- [Problem to solve] Please give the number of lines in the entries below that hold "Guardians", with no other words.

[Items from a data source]
'''

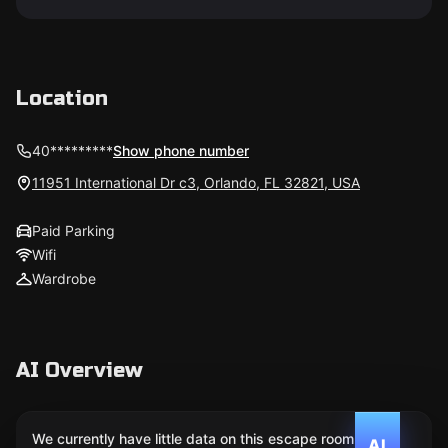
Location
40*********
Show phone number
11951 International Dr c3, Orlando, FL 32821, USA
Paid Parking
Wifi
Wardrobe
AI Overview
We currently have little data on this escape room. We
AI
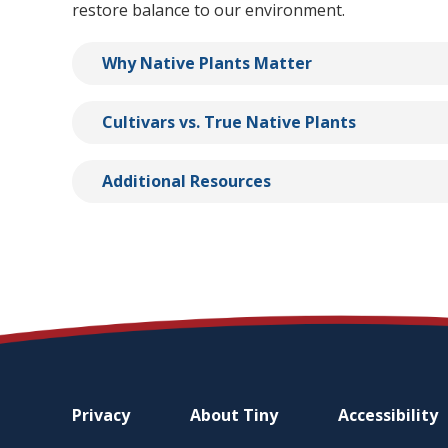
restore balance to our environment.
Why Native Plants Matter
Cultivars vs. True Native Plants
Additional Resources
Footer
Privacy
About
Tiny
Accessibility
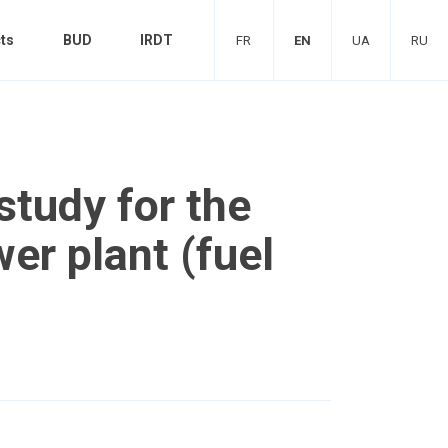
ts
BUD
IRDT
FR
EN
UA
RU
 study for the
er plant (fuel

'''
'''

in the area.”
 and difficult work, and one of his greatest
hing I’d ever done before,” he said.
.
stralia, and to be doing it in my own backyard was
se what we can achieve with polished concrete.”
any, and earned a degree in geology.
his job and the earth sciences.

'''
'''

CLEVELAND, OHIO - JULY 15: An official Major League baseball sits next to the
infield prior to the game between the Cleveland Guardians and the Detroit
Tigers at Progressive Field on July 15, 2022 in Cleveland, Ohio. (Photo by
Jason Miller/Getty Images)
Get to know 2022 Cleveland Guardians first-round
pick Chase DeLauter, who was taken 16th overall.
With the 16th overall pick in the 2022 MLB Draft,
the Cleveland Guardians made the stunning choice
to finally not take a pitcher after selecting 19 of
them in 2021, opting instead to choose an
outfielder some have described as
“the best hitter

'''

- [Answer] 3